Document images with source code

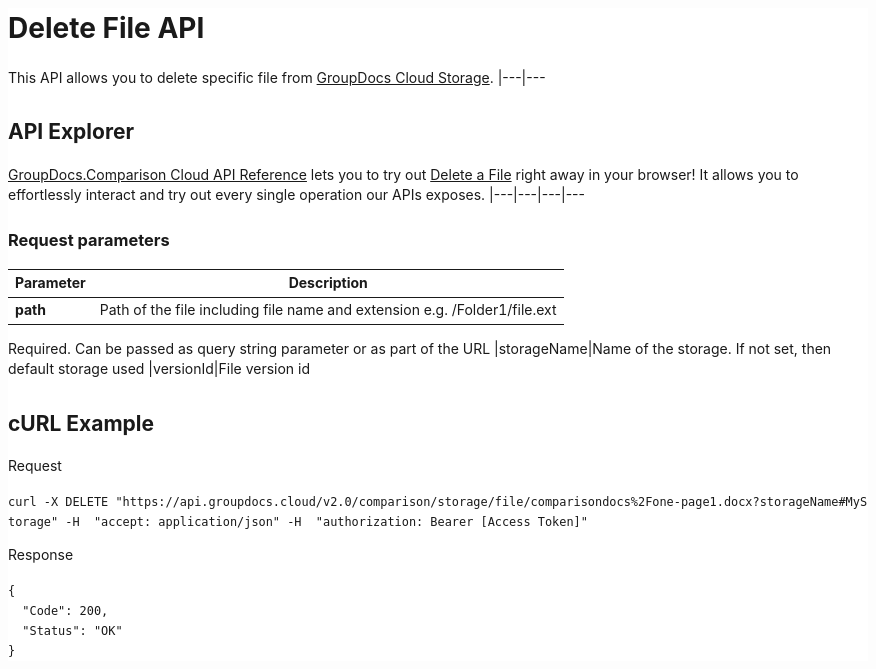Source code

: 
# Delete File API #

This API allows you to delete specific file from [GroupDocs Cloud Storage](https://dashboard.groupdocs.cloud/).
|---|---

## API Explorer ##

[GroupDocs.Comparison Cloud API Reference](https://apireference.groupdocs.cloud/comparison/#/) lets you to try out [Delete a File](https://apireference.groupdocs.cloud/comparison/#/File/DeleteFile) right away in your browser! It allows you to effortlessly interact and try out every single operation our APIs exposes.
|---|---|---|---


### Request parameters ###

|Parameter|Description
|---|---
|**path**|Path of the file including file name and extension e.g. /Folder1/file.ext

 Required. Can be passed as query string parameter or as part of the URL
|storageName|Name of the storage. If not set, then default storage used
|versionId|File version id


## cURL Example ##





 Request

```html 
curl -X DELETE "https://api.groupdocs.cloud/v2.0/comparison/storage/file/comparisondocs%2Fone-page1.docx?storageName#MyStorage" -H  "accept: application/json" -H  "authorization: Bearer [Access Token]"

 ```




 Response

```html 
{
  "Code": 200,
  "Status": "OK"
}
 ```





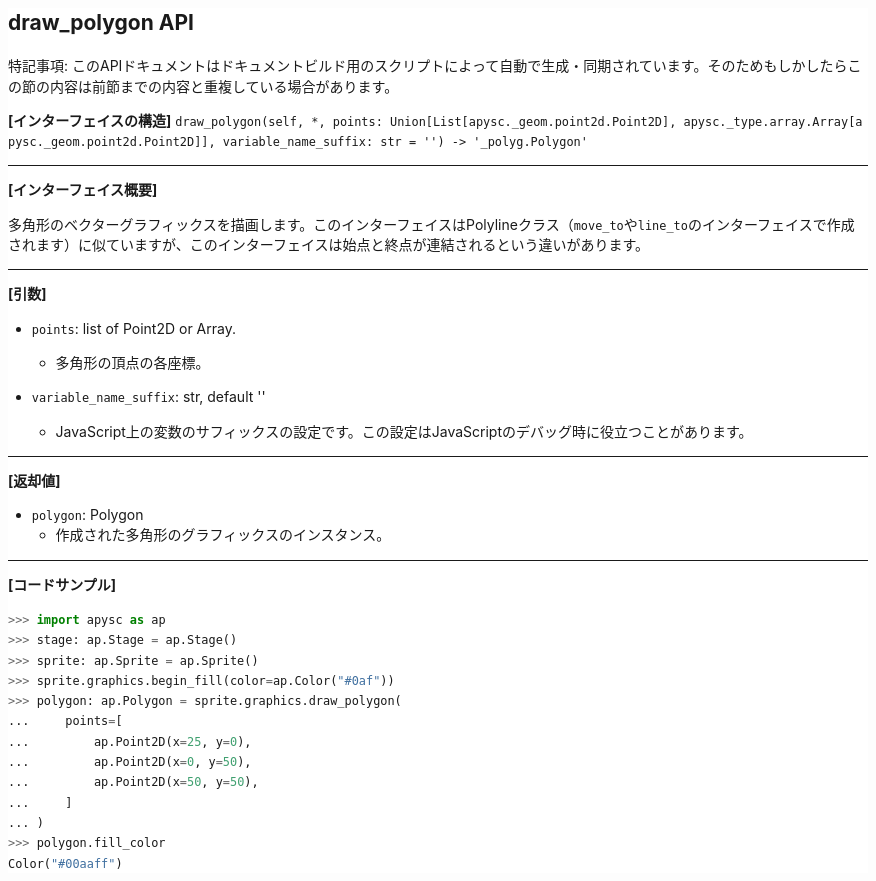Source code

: <iframe src="static/graphics_draw_polygon_append_line_point/index.html" width="150" height="150"></iframe>

## draw_polygon API

<span class="inconspicuous-txt">特記事項: このAPIドキュメントはドキュメントビルド用のスクリプトによって自動で生成・同期されています。そのためもしかしたらこの節の内容は前節までの内容と重複している場合があります。</span>

**[インターフェイスの構造]** `draw_polygon(self, *, points: Union[List[apysc._geom.point2d.Point2D], apysc._type.array.Array[apysc._geom.point2d.Point2D]], variable_name_suffix: str = '') -> '_polyg.Polygon'`<hr>

**[インターフェイス概要]**

多角形のベクターグラフィックスを描画します。このインターフェイスはPolylineクラス（`move_to`や`line_to`のインターフェイスで作成されます）に似ていますが、このインターフェイスは始点と終点が連結されるという違いがあります。<hr>

**[引数]**

- `points`: list of Point2D or Array.
  - 多角形の頂点の各座標。

- `variable_name_suffix`: str, default ''
  - JavaScript上の変数のサフィックスの設定です。この設定はJavaScriptのデバッグ時に役立つことがあります。

<hr>

**[返却値]**

- `polygon`: Polygon
  - 作成された多角形のグラフィックスのインスタンス。

<hr>

**[コードサンプル]**

```py
>>> import apysc as ap
>>> stage: ap.Stage = ap.Stage()
>>> sprite: ap.Sprite = ap.Sprite()
>>> sprite.graphics.begin_fill(color=ap.Color("#0af"))
>>> polygon: ap.Polygon = sprite.graphics.draw_polygon(
...     points=[
...         ap.Point2D(x=25, y=0),
...         ap.Point2D(x=0, y=50),
...         ap.Point2D(x=50, y=50),
...     ]
... )
>>> polygon.fill_color
Color("#00aaff")
```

## What this task involves
With the pictures left out, restate word for word every line of the data above, from the first down to the line that contains "## API Explorer ##".

## Response for this exercise
Source code

: 
# Delete File API #

This API allows you to delete specific file from [GroupDocs Cloud Storage](https://dashboard.groupdocs.cloud/).
|---|---

## API Explorer ##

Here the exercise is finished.